### Work instruction
Please return all lines from the records below that include the string "yang".
══ Data for review ══
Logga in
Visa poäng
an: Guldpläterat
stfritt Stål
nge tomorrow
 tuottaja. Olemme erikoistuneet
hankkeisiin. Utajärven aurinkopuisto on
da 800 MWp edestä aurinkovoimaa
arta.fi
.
═══
══ Data for review ══
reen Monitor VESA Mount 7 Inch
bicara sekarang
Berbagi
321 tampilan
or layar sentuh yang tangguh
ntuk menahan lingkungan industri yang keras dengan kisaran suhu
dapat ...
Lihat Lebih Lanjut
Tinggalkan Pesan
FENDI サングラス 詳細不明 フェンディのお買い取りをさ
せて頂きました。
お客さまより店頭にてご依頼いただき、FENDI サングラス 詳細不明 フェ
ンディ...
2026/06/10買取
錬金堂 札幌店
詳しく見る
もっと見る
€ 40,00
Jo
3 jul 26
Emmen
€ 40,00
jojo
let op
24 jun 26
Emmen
═══
### Solution
or layar sentuh yang tangguh
ntuk menahan lingkungan industri yang keras dengan kisaran suhu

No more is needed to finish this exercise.